Agent Banish said, “Presume complicity. Get up there and bring them in separately and quietly.”
He switched off the radio and started away at a brisk pace across the clearing. Brian stood there just long enough to watch him disappear, striding hard into the shadows falling between two high lights, then hurried over to a Jeep to get back down as fast as he could to his assigned post. Things were finally starting to happen, and he knew now that Agent Banish was in full control.
Perkins was already at the sound truck when Banish arrived. The sound man was seated in front of the monitor bank. Banish climbed inside. His blood was pumping again.
On the monitor showing the artificially bright eastern angle of the mountaintop, a team of marshals was rough-searching three people lying prone on the ground.
Perkins said, “The Newlands and Charles Mellis.”
“Escaped or released?”
The sound man said with a shrug, “They just walked out.”
Banish watched the monitor a moment longer. “Keep all three separated,” he said to Perkins. “Debrief them before you feed them. Read them their rights, then get everything down on tape. Cover it with your 302 and see me after. I want observations and impressions. Then call the U.S. Attorneys. They’ll need statements and so on.”

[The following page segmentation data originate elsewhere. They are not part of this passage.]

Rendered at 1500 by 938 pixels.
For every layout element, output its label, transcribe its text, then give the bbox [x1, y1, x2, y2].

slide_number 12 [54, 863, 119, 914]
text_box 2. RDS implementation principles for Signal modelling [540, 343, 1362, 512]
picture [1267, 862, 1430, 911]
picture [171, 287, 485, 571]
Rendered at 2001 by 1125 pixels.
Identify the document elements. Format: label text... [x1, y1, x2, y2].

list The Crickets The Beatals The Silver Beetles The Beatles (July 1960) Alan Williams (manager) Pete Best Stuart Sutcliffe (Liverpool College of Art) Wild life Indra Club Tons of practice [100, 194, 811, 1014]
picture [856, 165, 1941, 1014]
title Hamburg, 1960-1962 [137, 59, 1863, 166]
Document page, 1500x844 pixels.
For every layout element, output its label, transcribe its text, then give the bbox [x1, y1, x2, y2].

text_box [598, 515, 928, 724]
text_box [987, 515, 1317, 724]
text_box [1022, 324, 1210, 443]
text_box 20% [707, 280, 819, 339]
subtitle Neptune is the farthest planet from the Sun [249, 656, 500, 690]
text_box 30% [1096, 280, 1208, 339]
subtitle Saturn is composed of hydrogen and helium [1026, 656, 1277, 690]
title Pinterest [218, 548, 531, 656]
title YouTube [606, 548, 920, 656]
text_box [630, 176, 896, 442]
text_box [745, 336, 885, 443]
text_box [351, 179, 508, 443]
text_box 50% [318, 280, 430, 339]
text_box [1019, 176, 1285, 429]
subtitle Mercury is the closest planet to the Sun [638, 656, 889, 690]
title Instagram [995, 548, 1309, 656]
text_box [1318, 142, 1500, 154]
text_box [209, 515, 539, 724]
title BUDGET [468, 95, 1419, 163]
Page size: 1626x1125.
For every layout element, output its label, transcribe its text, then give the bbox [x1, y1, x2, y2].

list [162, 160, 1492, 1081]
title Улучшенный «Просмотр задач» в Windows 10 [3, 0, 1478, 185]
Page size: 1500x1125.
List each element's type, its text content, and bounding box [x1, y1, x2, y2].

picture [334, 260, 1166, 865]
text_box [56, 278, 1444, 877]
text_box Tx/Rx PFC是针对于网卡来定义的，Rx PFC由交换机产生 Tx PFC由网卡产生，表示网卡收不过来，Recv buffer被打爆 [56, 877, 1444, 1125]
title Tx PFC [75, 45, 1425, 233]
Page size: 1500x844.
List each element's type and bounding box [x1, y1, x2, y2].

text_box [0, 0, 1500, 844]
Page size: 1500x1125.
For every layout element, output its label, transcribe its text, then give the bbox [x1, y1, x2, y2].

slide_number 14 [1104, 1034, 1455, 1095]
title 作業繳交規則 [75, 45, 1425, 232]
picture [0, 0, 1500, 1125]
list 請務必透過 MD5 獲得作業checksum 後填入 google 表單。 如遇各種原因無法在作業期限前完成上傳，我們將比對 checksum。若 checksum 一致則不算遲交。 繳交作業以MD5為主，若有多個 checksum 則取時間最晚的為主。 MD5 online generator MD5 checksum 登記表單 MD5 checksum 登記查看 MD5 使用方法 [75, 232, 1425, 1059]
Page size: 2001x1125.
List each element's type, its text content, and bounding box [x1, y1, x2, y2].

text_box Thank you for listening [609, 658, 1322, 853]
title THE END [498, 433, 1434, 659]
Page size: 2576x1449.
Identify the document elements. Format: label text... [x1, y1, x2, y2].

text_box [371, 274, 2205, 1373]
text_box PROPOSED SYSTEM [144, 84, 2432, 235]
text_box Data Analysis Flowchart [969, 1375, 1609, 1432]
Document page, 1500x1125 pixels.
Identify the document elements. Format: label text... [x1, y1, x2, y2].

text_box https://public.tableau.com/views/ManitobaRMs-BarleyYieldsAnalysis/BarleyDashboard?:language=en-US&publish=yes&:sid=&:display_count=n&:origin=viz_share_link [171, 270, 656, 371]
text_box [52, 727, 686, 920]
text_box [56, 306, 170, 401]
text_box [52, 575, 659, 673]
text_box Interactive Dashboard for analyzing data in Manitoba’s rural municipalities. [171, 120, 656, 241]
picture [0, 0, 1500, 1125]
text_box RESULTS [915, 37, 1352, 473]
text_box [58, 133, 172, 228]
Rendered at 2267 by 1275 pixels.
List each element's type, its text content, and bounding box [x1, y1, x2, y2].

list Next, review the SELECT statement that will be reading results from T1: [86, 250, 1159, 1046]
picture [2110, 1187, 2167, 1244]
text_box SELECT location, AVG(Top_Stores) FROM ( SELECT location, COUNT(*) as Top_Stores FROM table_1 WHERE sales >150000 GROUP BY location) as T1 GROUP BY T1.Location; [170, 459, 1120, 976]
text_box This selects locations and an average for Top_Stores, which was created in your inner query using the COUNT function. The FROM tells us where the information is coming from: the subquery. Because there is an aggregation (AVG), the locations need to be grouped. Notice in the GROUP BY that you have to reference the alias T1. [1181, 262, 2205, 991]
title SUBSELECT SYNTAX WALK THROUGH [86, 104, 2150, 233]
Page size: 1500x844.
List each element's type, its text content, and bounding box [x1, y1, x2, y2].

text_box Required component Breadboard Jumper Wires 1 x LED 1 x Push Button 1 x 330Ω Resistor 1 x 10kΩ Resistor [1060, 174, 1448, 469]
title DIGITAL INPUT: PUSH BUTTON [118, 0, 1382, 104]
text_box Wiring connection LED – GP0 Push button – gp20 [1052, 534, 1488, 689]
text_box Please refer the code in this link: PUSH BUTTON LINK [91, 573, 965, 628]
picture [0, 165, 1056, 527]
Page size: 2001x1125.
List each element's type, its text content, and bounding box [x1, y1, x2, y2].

Perkins was nodding, taking it all in. “Wait,” he said. “We have only two holding tents.”
Banish acknowledged this with a frown. “All right,” he said. “Clear the personal effects out of my trailer. Put Mellis in there and assign two marshals to guard it full-time.” He raised his radio then. “Fagin. Anything?”
Fagin’s voice came back from the mountaintop. “Negative.”
Banish nodded. He said, “Keep watching.”